# Assignment
Can you output every line in the entries below as a numbered list, leaving out blank lines?

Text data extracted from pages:
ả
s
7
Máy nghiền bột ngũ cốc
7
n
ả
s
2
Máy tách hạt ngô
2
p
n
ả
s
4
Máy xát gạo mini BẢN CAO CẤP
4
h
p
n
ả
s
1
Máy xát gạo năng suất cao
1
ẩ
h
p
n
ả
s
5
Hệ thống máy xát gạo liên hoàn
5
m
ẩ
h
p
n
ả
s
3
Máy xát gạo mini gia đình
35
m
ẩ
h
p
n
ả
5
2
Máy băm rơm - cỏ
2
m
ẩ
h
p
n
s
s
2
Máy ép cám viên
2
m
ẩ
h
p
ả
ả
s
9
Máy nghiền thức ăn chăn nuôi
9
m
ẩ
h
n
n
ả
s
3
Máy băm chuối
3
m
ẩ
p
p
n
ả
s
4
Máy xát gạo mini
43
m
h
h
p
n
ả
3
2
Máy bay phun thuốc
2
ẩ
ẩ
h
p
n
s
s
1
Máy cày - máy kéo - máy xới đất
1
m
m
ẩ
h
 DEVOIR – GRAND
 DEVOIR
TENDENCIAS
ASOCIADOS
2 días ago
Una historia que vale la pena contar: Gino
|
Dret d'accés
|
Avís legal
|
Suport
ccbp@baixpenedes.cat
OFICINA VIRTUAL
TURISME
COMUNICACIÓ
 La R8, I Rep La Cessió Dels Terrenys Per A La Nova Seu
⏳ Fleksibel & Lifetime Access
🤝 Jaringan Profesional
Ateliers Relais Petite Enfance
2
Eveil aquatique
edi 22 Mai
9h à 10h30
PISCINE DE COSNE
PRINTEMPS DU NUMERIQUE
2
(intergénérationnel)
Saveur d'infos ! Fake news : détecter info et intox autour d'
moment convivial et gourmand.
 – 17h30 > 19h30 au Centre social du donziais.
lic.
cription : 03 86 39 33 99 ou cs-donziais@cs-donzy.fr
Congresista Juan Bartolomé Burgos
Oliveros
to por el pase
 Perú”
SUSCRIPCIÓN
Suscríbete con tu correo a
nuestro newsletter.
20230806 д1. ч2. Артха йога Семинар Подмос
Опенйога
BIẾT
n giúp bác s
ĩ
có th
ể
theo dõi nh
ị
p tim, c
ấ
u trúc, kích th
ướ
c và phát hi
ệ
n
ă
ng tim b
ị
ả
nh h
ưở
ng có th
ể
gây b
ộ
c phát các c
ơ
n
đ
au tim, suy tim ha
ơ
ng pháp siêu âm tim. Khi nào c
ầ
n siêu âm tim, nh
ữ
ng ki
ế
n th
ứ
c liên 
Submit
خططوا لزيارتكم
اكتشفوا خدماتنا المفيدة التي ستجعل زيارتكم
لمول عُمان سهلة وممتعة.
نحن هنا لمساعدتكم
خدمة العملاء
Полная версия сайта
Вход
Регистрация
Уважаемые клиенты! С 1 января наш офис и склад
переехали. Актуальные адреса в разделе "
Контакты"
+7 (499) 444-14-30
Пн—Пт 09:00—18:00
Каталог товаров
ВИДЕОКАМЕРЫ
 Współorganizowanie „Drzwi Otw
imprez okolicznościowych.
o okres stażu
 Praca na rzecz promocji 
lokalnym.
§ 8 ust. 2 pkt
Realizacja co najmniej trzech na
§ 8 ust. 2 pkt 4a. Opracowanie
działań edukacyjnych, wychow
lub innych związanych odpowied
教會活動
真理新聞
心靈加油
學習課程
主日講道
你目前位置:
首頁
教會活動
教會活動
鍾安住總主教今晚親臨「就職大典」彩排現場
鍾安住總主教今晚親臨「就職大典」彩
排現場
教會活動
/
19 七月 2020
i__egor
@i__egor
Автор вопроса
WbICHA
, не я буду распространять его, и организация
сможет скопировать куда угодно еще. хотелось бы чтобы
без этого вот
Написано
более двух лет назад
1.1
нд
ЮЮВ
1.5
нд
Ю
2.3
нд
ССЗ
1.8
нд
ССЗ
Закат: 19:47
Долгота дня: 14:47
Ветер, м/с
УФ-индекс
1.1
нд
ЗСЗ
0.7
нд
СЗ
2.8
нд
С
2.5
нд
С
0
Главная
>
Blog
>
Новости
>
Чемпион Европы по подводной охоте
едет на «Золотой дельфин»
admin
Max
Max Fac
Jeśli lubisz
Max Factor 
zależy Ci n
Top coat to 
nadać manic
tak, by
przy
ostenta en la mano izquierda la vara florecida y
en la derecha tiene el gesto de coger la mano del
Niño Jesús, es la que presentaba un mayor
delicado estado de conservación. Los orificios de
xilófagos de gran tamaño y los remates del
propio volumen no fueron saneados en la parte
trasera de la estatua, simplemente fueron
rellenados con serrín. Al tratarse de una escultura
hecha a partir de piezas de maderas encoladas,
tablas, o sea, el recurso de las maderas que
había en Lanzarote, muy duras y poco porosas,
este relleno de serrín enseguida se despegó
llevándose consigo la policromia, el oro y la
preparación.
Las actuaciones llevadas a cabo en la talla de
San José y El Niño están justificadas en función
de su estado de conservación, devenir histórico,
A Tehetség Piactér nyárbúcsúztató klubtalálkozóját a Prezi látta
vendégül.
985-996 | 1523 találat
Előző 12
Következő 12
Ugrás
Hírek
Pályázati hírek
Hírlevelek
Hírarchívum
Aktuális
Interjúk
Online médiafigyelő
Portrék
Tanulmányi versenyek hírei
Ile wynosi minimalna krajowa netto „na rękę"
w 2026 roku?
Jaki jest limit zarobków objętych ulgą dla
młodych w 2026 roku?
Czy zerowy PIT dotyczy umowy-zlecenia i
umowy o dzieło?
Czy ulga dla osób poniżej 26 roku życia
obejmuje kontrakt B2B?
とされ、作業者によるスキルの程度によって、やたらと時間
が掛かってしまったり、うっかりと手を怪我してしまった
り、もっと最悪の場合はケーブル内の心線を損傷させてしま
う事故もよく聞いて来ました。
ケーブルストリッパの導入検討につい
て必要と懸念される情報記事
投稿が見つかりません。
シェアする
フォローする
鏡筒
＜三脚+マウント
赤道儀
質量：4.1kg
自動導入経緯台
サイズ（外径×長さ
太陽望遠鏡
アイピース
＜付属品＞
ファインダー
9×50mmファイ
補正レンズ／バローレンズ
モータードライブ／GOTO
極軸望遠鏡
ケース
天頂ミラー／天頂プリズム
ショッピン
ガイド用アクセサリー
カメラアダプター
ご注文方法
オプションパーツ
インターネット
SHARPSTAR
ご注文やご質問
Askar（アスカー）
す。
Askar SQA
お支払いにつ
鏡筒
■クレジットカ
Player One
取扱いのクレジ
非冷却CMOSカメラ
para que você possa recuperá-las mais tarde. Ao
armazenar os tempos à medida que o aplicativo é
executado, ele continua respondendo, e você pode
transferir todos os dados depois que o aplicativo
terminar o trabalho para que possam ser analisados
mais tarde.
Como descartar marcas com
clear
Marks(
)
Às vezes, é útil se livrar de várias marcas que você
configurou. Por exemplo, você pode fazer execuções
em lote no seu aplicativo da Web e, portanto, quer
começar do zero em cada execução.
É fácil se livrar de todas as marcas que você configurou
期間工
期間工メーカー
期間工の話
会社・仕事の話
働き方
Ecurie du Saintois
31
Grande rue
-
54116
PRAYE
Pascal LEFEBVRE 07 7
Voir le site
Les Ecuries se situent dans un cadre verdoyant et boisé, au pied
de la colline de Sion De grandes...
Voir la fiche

# Solved problem
1. ả
2. s
3. 7
4. Máy nghiền bột ngũ cốc
5. 7
6. n
7. ả
8. s
9. 2
10. Máy tách hạt ngô
11. 2
12. p
13. n
14. ả
15. s
16. 4
17. Máy xát gạo mini BẢN CAO CẤP
18. 4
19. h
20. p
21. n
22. ả
23. s
24. 1
25. Máy xát gạo năng suất cao
26. 1
27. ẩ
28. h
29. p
30. n
31. ả
32. s
33. 5
34. Hệ thống máy xát gạo liên hoàn
35. 5
36. m
37. ẩ
38. h
39. p
40. n
41. ả
42. s
43. 3
44. Máy xát gạo mini gia đình
45. 35
46. m
47. ẩ
48. h
49. p
50. n
51. ả
52. 5
53. 2
54. Máy băm rơm - cỏ
55. 2
56. m
57. ẩ
58. h
59. p
60. n
61. s
62. s
63. 2
64. Máy ép cám viên
65. 2
66. m
67. ẩ
68. h
69. p
70. ả
71. ả
72. s
73. 9
74. Máy nghiền thức ăn chăn nuôi
75. 9
76. m
77. ẩ
78. h
79. n
80. n
81. ả
82. s
83. 3
84. Máy băm chuối
85. 3
86. m
87. ẩ
88. p
89. p
90. n
91. ả
92. s
93. 4
94. Máy xát gạo mini
95. 43
96. m
97. h
98. h
99. p
100. n
101. ả
102. 3
103. 2
104. Máy bay phun thuốc
105. 2
106. ẩ
107. ẩ
108. h
109. p
110. n
111. s
112. s
113. 1
114. Máy cày - máy kéo - máy xới đất
115. 1
116. m
117. m
118. ẩ
119. h
120.  DEVOIR – GRAND
121.  DEVOIR
122. TENDENCIAS
123. ASOCIADOS
124. 2 días ago
125. Una historia que vale la pena contar: Gino
126. |
127. Dret d'accés
128. |
129. Avís legal
130. |
131. Suport
132. ccbp@baixpenedes.cat
133. OFICINA VIRTUAL
134. TURISME
135. COMUNICACIÓ
136.  La R8, I Rep La Cessió Dels Terrenys Per A La Nova Seu
137. ⏳ Fleksibel & Lifetime Access
138. 🤝 Jaringan Profesional
139. Ateliers Relais Petite Enfance
140. 2
141. Eveil aquatique
142. edi 22 Mai
143. 9h à 10h30
144. PISCINE DE COSNE
145. PRINTEMPS DU NUMERIQUE
146. 2
147. (intergénérationnel)
148. Saveur d'infos ! Fake news : détecter info et intox autour d'
149. moment convivial et gourmand.
150.  – 17h30 > 19h30 au Centre social du donziais.
151. lic.
152. cription : 03 86 39 33 99 ou cs-donziais@cs-donzy.fr
153. Congresista Juan Bartolomé Burgos
154. Oliveros
155. to por el pase
156.  Perú”
157. SUSCRIPCIÓN
158. Suscríbete con tu correo a
159. nuestro newsletter.
160. 20230806 д1. ч2. Артха йога Семинар Подмос
161. Опенйога
162. BIẾT
163. n giúp bác s
164. ĩ
165. có th
166. ể
167. theo dõi nh
168. ị
169. p tim, c
170. ấ
171. u trúc, kích th
172. ướ
173. c và phát hi
174. ệ
175. n
176. ă
177. ng tim b
178. ị
179. ả
180. nh h
181. ưở
182. ng có th
183. ể
184. gây b
185. ộ
186. c phát các c
187. ơ
188. n
189. đ
190. au tim, suy tim ha
191. ơ
192. ng pháp siêu âm tim. Khi nào c
193. ầ
194. n siêu âm tim, nh
195. ữ
196. ng ki
197. ế
198. n th
199. ứ
200. c liên 
201. Submit
202. خططوا لزيارتكم
203. اكتشفوا خدماتنا المفيدة التي ستجعل زيارتكم
204. لمول عُمان سهلة وممتعة.
205. نحن هنا لمساعدتكم
206. خدمة العملاء
207. Полная версия сайта
208. Вход
209. Регистрация
210. Уважаемые клиенты! С 1 января наш офис и склад
211. переехали. Актуальные адреса в разделе "
212. Контакты"
213. +7 (499) 444-14-30
214. Пн—Пт 09:00—18:00
215. Каталог товаров
216. ВИДЕОКАМЕРЫ
217.  Współorganizowanie „Drzwi Otw
218. imprez okolicznościowych.
219. o okres stażu
220.  Praca na rzecz promocji 
221. lokalnym.
222. § 8 ust. 2 pkt
223. Realizacja co najmniej trzech na
224. § 8 ust. 2 pkt 4a. Opracowanie
225. działań edukacyjnych, wychow
226. lub innych związanych odpowied
227. 教會活動
228. 真理新聞
229. 心靈加油
230. 學習課程
231. 主日講道
232. 你目前位置:
233. 首頁
234. 教會活動
235. 教會活動
236. 鍾安住總主教今晚親臨「就職大典」彩排現場
237. 鍾安住總主教今晚親臨「就職大典」彩
238. 排現場
239. 教會活動
240. /
241. 19 七月 2020
242. i__egor
243. @i__egor
244. Автор вопроса
245. WbICHA
246. , не я буду распространять его, и организация
247. сможет скопировать куда угодно еще. хотелось бы чтобы
248. без этого вот
249. Написано
250. более двух лет назад
251. 1.1
252. нд
253. ЮЮВ
254. 1.5
255. нд
256. Ю
257. 2.3
258. нд
259. ССЗ
260. 1.8
261. нд
262. ССЗ
263. Закат: 19:47
264. Долгота дня: 14:47
265. Ветер, м/с
266. УФ-индекс
267. 1.1
268. нд
269. ЗСЗ
270. 0.7
271. нд
272. СЗ
273. 2.8
274. нд
275. С
276. 2.5
277. нд
278. С
279. 0
280. Главная
281. >
282. Blog
283. >
284. Новости
285. >
286. Чемпион Европы по подводной охоте
287. едет на «Золотой дельфин»
288. admin
289. Max
290. Max Fac
291. Jeśli lubisz
292. Max Factor 
293. zależy Ci n
294. Top coat to 
295. nadać manic
296. tak, by
297. przy
298. ostenta en la mano izquierda la vara florecida y
299. en la derecha tiene el gesto de coger la mano del
300. Niño Jesús, es la que presentaba un mayor
301. delicado estado de conservación. Los orificios de
302. xilófagos de gran tamaño y los remates del
303. propio volumen no fueron saneados en la parte
304. trasera de la estatua, simplemente fueron
305. rellenados con serrín. Al tratarse de una escultura
306. hecha a partir de piezas de maderas encoladas,
307. tablas, o sea, el recurso de las maderas que
308. había en Lanzarote, muy duras y poco porosas,
309. este relleno de serrín enseguida se despegó
310. llevándose consigo la policromia, el oro y la
311. preparación.
312. Las actuaciones llevadas a cabo en la talla de
313. San José y El Niño están justificadas en función
314. de su estado de conservación, devenir histórico,
315. A Tehetség Piactér nyárbúcsúztató klubtalálkozóját a Prezi látta
316. vendégül.
317. 985-996 | 1523 találat
318. Előző 12
319. Következő 12
320. Ugrás
321. Hírek
322. Pályázati hírek
323. Hírlevelek
324. Hírarchívum
325. Aktuális
326. Interjúk
327. Online médiafigyelő
328. Portrék
329. Tanulmányi versenyek hírei
330. Ile wynosi minimalna krajowa netto „na rękę"
331. w 2026 roku?
332. Jaki jest limit zarobków objętych ulgą dla
333. młodych w 2026 roku?
334. Czy zerowy PIT dotyczy umowy-zlecenia i
335. umowy o dzieło?
336. Czy ulga dla osób poniżej 26 roku życia
337. obejmuje kontrakt B2B?
338. とされ、作業者によるスキルの程度によって、やたらと時間
339. が掛かってしまったり、うっかりと手を怪我してしまった
340. り、もっと最悪の場合はケーブル内の心線を損傷させてしま
341. う事故もよく聞いて来ました。
342. ケーブルストリッパの導入検討につい
343. て必要と懸念される情報記事
344. 投稿が見つかりません。
345. シェアする
346. フォローする
347. 鏡筒
348. ＜三脚+マウント
349. 赤道儀
350. 質量：4.1kg
351. 自動導入経緯台
352. サイズ（外径×長さ
353. 太陽望遠鏡
354. アイピース
355. ＜付属品＞
356. ファインダー
357. 9×50mmファイ
358. 補正レンズ／バローレンズ
359. モータードライブ／GOTO
360. 極軸望遠鏡
361. ケース
362. 天頂ミラー／天頂プリズム
363. ショッピン
364. ガイド用アクセサリー
365. カメラアダプター
366. ご注文方法
367. オプションパーツ
368. インターネット
369. SHARPSTAR
370. ご注文やご質問
371. Askar（アスカー）
372. す。
373. Askar SQA
374. お支払いにつ
375. 鏡筒
376. ■クレジットカ
377. Player One
378. 取扱いのクレジ
379. 非冷却CMOSカメラ
380. para que você possa recuperá-las mais tarde. Ao
381. armazenar os tempos à medida que o aplicativo é
382. executado, ele continua respondendo, e você pode
383. transferir todos os dados depois que o aplicativo
384. terminar o trabalho para que possam ser analisados
385. mais tarde.
386. Como descartar marcas com
387. clear
388. Marks(
389. )
390. Às vezes, é útil se livrar de várias marcas que você
391. configurou. Por exemplo, você pode fazer execuções
392. em lote no seu aplicativo da Web e, portanto, quer
393. começar do zero em cada execução.
394. É fácil se livrar de todas as marcas que você configurou
395. 期間工
396. 期間工メーカー
397. 期間工の話
398. 会社・仕事の話
399. 働き方
400. Ecurie du Saintois
401. 31
402. Grande rue
403. -
404. 54116
405. PRAYE
406. Pascal LEFEBVRE 07 7
407. Voir le site
408. Les Ecuries se situent dans un cadre verdoyant et boisé, au pied
409. de la colline de Sion De grandes...
410. Voir la fiche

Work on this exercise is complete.